Buku sebagai Mantel Kejahatan

Kita memang menunggu KPK membuktikan O.C. Kaligis menjadikan buku sebagai “sandi” kejahatan suap dalam perkara operasi tangkap tangan di PTUN  Medan. Kode buku ini mencuat dari pengakuan “ajudan” Kaligis, Yagari Bhastara Guntur. Dari nyanyian sumbang Gerry itulah buku diketahui dijadikan wadak menyimpan uang siluman yang dibawa Yurinda Tri.
 
Memakai “sandi buku” ini menarik pada dua perihal. Pertama, buku menunjukkan bahwa O.C. Kaligis adalah seorang yang sangat terpelajar. Bukan cuma itu saja, Kaligis di tengah kesibukannya yang luar biasa dikenal sebagai laki-laki yang doyan menerbitkan buku. Allahu Akbar, Kaligis telah menulis 78 judul buku. Belum termasuk rencananya membukukan cerita 10 istrinya. Jadi, menggunakan sandi buku dalam melakukan kejahatan suap direken-reken bisa mengelabui mata elang sang pemburu.

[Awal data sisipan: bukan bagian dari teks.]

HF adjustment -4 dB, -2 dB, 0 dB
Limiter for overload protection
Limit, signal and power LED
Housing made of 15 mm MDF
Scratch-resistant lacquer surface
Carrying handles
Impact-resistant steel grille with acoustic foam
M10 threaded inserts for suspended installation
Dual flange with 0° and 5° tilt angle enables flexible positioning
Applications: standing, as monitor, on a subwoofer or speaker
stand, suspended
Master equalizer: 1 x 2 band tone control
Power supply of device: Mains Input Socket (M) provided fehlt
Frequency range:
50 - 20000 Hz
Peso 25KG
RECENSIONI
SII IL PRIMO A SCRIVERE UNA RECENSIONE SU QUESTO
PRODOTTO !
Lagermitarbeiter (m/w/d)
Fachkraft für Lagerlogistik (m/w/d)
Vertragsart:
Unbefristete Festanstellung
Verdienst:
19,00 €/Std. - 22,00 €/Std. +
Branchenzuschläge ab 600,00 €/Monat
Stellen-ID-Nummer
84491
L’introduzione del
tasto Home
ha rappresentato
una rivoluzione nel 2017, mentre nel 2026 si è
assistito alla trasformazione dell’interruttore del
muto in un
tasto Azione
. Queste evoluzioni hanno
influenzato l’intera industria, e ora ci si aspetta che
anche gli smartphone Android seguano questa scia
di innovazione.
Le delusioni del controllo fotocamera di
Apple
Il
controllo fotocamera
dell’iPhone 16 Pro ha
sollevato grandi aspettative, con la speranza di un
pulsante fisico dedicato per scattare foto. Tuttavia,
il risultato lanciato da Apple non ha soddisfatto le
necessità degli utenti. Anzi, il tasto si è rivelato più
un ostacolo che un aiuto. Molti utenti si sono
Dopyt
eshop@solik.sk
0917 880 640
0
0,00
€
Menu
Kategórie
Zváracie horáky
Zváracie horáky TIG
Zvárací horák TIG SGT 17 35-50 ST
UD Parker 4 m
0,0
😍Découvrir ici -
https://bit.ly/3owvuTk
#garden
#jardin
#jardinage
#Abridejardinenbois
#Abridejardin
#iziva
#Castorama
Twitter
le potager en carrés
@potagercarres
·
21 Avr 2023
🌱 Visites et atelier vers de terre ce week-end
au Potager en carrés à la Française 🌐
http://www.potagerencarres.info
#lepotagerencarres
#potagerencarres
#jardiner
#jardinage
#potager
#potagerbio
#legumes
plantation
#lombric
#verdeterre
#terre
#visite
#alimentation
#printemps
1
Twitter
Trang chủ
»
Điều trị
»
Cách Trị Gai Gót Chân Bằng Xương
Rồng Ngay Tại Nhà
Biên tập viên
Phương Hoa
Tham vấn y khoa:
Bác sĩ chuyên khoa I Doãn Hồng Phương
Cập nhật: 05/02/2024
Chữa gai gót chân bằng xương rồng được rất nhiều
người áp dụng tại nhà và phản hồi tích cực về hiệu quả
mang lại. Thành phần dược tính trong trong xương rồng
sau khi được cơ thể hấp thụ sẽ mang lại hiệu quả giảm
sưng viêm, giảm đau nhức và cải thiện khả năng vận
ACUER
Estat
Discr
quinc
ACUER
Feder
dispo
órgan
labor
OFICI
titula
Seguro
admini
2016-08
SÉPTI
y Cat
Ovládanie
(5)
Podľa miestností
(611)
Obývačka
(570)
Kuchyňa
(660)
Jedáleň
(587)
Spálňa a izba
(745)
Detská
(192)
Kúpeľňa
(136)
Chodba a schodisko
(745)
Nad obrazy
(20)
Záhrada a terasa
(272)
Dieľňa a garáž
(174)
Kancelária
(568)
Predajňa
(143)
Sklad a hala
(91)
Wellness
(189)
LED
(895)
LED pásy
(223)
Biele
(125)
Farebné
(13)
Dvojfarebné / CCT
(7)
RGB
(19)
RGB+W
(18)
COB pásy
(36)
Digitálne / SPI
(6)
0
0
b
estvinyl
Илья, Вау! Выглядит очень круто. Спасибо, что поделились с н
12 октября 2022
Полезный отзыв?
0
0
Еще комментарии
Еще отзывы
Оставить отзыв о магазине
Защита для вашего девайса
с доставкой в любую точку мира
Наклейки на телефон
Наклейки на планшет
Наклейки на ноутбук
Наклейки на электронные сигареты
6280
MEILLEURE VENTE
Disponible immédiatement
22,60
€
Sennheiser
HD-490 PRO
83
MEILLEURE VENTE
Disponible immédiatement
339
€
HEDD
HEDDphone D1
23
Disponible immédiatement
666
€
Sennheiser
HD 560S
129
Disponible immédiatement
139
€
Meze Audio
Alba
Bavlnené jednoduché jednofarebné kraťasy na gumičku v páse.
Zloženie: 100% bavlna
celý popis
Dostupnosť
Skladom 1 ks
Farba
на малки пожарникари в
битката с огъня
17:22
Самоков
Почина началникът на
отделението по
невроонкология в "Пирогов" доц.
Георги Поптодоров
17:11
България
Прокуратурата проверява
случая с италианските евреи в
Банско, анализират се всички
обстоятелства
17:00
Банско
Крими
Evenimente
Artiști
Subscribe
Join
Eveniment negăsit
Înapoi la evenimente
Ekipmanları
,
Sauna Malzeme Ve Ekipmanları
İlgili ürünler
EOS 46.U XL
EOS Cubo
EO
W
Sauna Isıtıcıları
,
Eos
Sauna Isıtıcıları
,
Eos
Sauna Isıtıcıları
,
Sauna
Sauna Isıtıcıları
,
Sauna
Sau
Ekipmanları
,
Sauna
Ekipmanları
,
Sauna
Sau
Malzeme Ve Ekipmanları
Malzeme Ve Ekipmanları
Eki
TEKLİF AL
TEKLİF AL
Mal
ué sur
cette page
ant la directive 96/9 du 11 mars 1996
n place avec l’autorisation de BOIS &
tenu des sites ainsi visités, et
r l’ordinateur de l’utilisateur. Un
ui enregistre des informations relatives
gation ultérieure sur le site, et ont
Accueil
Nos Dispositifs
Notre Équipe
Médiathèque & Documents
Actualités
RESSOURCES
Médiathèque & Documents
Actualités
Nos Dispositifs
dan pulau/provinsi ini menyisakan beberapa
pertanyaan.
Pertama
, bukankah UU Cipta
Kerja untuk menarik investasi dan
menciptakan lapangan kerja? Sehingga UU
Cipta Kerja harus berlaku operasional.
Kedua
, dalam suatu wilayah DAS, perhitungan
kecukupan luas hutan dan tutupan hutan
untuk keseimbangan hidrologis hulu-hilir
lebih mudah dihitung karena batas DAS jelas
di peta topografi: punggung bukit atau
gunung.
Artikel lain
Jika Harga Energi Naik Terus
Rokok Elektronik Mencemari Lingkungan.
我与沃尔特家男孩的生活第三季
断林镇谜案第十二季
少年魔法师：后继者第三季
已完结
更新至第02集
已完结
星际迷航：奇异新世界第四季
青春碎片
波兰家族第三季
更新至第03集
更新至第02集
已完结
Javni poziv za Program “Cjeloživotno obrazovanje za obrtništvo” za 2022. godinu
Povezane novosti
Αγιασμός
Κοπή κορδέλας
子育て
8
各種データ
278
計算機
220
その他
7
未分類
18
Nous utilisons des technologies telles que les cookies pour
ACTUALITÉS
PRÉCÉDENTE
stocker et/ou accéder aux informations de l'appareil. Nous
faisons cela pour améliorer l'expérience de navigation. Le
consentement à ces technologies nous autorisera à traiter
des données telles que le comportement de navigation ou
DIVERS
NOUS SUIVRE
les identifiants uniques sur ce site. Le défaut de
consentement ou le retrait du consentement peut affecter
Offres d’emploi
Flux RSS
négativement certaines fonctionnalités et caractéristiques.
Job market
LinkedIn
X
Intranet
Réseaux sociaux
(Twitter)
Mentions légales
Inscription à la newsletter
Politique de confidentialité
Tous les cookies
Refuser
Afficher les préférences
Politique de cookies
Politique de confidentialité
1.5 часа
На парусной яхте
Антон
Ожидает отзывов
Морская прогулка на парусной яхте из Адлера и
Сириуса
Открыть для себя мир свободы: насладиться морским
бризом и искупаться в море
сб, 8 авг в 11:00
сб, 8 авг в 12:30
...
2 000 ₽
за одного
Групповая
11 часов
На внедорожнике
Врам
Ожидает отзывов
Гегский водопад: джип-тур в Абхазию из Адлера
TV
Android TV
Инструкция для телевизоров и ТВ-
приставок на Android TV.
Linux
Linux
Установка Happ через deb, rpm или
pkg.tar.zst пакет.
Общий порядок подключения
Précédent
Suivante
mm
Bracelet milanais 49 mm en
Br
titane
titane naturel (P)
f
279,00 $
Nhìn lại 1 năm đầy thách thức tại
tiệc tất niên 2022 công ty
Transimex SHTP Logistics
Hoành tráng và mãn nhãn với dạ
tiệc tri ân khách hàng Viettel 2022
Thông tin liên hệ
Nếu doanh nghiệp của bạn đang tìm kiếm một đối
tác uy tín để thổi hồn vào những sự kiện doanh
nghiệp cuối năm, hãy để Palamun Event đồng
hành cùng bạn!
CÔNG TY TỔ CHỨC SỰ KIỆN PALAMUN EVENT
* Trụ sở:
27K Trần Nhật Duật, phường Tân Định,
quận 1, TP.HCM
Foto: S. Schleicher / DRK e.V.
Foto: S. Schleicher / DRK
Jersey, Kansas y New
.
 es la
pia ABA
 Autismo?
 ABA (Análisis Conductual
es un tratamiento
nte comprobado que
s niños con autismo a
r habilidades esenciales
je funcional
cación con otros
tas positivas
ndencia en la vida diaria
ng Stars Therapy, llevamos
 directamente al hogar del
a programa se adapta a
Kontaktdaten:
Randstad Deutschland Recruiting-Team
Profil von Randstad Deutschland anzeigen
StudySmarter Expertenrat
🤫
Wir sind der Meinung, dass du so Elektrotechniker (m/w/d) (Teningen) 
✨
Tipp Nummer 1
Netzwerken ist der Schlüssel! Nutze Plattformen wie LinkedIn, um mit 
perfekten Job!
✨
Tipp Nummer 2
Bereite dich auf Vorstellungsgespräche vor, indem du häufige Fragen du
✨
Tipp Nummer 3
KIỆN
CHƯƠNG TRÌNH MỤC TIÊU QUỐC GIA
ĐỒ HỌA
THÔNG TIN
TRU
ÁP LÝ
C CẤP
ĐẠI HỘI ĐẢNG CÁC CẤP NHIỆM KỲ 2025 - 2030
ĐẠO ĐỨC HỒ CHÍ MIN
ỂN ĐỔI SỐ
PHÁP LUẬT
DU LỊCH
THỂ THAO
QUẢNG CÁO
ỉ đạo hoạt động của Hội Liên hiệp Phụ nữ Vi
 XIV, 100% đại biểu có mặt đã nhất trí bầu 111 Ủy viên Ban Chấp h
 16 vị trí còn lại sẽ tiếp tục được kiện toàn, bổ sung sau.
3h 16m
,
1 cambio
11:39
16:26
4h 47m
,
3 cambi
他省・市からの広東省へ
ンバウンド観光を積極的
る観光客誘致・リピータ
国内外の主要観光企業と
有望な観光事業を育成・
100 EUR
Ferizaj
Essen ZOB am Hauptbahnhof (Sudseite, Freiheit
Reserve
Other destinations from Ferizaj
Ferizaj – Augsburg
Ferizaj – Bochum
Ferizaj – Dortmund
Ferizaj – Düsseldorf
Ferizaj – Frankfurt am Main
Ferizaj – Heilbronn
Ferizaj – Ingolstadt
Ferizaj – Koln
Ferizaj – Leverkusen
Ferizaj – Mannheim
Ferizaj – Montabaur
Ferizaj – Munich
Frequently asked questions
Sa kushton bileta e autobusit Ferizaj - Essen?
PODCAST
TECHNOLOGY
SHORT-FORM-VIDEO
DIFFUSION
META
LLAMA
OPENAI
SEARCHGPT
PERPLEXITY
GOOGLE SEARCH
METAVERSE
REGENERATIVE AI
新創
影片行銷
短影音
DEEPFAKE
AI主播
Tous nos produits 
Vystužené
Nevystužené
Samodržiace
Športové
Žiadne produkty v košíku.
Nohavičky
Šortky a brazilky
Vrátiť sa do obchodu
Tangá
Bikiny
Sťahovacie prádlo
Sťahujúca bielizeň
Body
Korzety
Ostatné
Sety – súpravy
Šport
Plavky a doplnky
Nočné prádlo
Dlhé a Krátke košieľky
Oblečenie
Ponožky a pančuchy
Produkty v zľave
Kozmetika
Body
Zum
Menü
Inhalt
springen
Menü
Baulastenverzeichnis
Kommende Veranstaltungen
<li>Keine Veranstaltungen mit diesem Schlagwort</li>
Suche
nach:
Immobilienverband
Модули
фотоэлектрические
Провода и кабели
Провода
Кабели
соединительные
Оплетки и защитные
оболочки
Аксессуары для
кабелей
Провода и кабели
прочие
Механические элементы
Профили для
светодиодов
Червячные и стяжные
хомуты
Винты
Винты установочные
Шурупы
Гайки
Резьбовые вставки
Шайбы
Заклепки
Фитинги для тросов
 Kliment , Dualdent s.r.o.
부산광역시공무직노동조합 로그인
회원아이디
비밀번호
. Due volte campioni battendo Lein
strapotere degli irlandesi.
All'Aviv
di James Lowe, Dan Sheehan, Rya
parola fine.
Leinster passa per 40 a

Kedua, saling memberi buku adalah salah satu silaturahmi yang alamiah di kalangan terpelajar. Penulis buku-buku hukum seperti O.C. Kaligis dipandang natural belaka bila memberikan buah-tangan berupa buku kepada sosok yang berprofesi di bidang hukum lainnya. Saling memberi buku adalah bagian dari pergaulan cendekia. Bahkan, saling bertukar buku bisa dijadikan “kultur persahabatan” yang menarik bila diperluas, misalnya, antarnegara, antarpresiden, antaranggota parlemen.
 
Tapi modus jahat yang bersembunyi dalam lembar buku itu menjadi bumerang saat komisioner anti korupsi sedang bekerja keras merangkai narasi suap dari pelbagai jurusan. Buku yang identitas dan posisinya dijunjung sebagai candradimuka peradaban bangsa justru terkapar di meja malpraktik.
 
Kaligis tentu saja punya kawan dalam soal menjadikan buku sebagai dalih sebuah tindakan jahat. Masih ingat dengan Pepi Fernando yang dihukum 18 tahun penjara? Pada tahun 2011 lelaki muda yang bermisi mendirikan NII yang dirintis Kartosuwiryo itu mengirimkan bom lewat paket buku ke Teater Utan Kayu (TUK), Jakarta. Peristiwa yang terkenal dengan “bom buku” itu, selain menjadi modus baru dalam pola peledakan (pengiriman paket), juga pertama kali memakai buku sebagai wadak memanipulasi kewaskitaan. Siapa yang mencurigai bahwa dalam buku tebal itu berdiam benda mematikan; sebagaimana halnya siapa yang menduga dalam buku Kaligis tertidur uang siluman.
 
Kalau pun ada yang tak kaget, pastilah si pribadi anteng itu penonton film The Shawsank Redemption (1994). Film besutan sutradara Frank Darabont yang diolah dari cerita Stephen King itu terdapat sebuah scene yang memikat bagaimana tokoh Andy Dufresne menyembunyikan palu kecil dalam buku Injil yang dilubangi di tengahnya. Palu kecil yang berbulan-bulan tertidur dalam buku itulah yang dipakai Andy untuk “menggali” dinding penjara Alcatraz yang terkenal kekokohannya.
 
Palu dan buku—juga tentu saja poster A1—dalam scene film masyhur itu berhasil memanipulasi pikiran waspada sipir. Kerjasama palu, buku, dan poster pesohor seksi untuk saling melindungi selama berbulan-bulan itu menandai satu hal bahwa buku bukan semata “organisme suci” dengan pelbagai sematannya seperti “jendela dunia”, “pembuka mata nalar peradaban”, “penjaga nur Ilahi”, melainkan bergeser menjadi benda mati yang bisa dibuat untuk kepentingan profan apa saja.
 
Buku bisa saja di satu sisi menjadi arus listrik penghantar nalar pengetahuan, tapi sekaligus menjadi daging segar yang diperebutkan segerombolan serigala rakus. Buku di satu sisi bisa merongrong kekuasan despotik yang oleh karena itu menakutkan, namun di saat yang sama buku bisa menjadi dalih persekongkolan jahat.
 
Buku bisa melahirkan manusia pemberani semacam advokat Yap Thiam Hien, tapi juga tak bisa ditampik bisa membentuk manusia berkarakter korup semacam O.C. Kaligis. Bagi manusia berkarakter serakah dan korup, semulia apa pun buku dijungkalkannya serta ke kolam kebusukan.